Goodman’s new book chronicles two decades of activist journalism.
Amy Goodman is no stranger to Madison.
When nearly 200,000 people filled the Capitol Square to protest Gov. Scott Walker’s union-busting bill in 2011, Goodman, the host of Democracy Now!, was there, offering her characteristic, almost deadpan, coverage and analysis. Goodman recalled the scene during a recent book tour stop at Pitzer College in California: “I’ve never seen anything like it. You had kids with dreadlocks down their backs, they were drumming on anything in front of the governor’s office, and the police were rocking out next to them.”

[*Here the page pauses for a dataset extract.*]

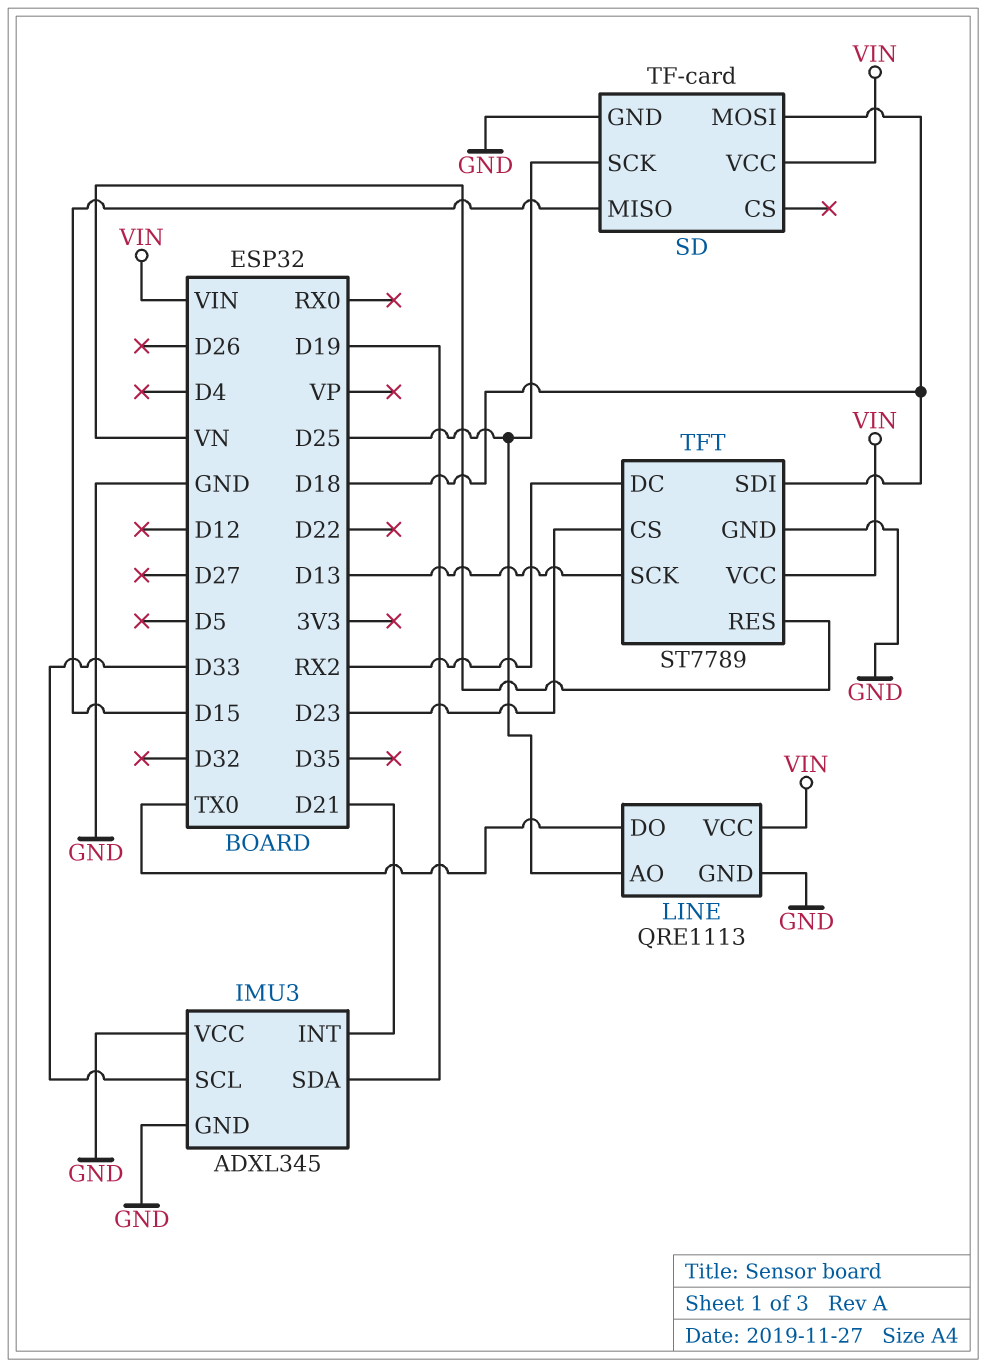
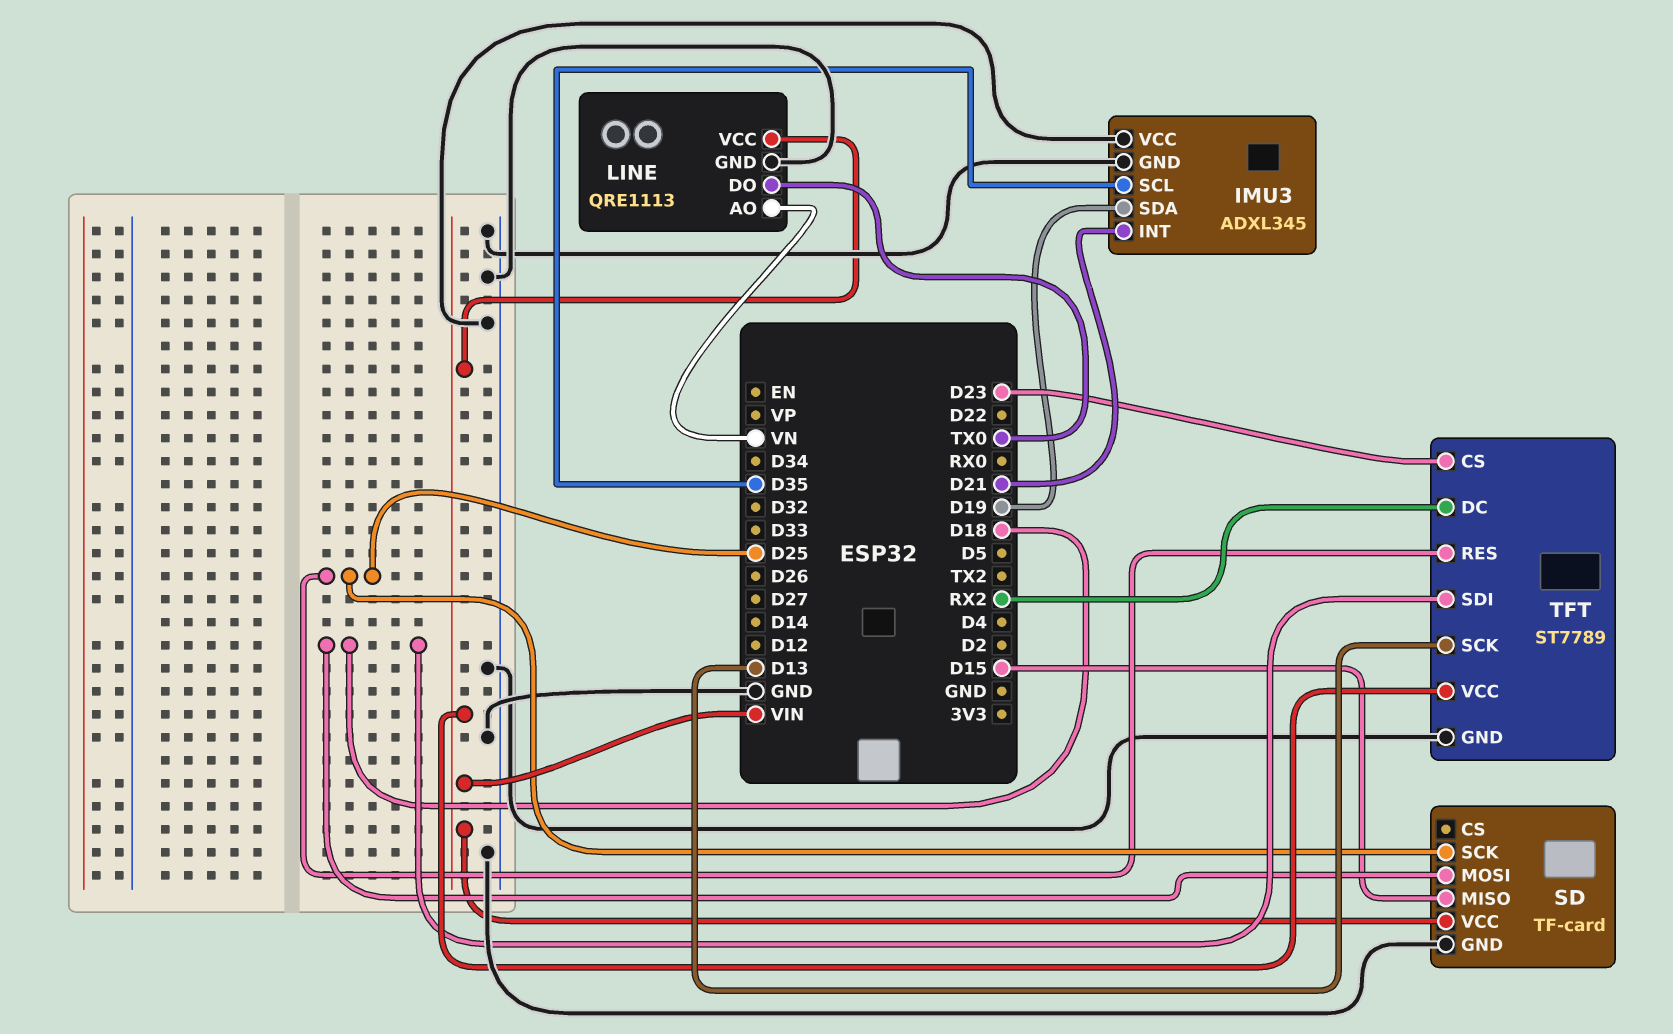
IMU3 pin SCL: D33 -> D35
LINE pin AO: D25 -> VN
TFT pin RES: VN -> D25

Goodman will be back in Madison on May 18, sharing stories from her new book, Democracy Now!: Twenty Years Covering the Movements Changing America, which she co-wrote with her brother, David Goodman, and journalist Denis Moynihan. In addition to revisiting her experiences covering the “Wisconsin Uprising,” the book also chronicles the street clashes at the World Trade Organization Conference in 1999 (“the Battle in Seattle”) and the Occupy Wall Street encampment in New York City’s Zuccotti Park.
Goodman’s stop at the Barrymore Theatre is part of a 100-city tour celebrating the 20th year of her internationally syndicated news program, Democracy Now! The event will benefit WORT 89.9 FM, which has aired the radio program since the beginning. “We first started airing [Democracy Now!] during the presidential conventions in 1996,” says Norm Stockwell, operations coordinator at WORT.
The loyalty has been mutual. “Amy Goodman has always been incredibly supportive of the station and very generous with her time coming to town for benefit events like this one,” adds Stockwell.
Since its humble start on the small, independent radio station WBAI in New York City, Democracy Now! has grown into a public media powerhouse; it currently broadcasts on 1,400 television and radio stations as well as on the internet. “From the very beginning, Goodman has seen her role as giving voice to the unrepresented and underrepresented issues of our time,” says Stockwell.
The event at the Barrymore begins at 7:30 p.m. and will open with music from Newsical Muse with Ken Lonnquist and Dave Adler. The program is being presented by the Wisconsin Book Festival in partnership with A Room of One’s Own and WORT.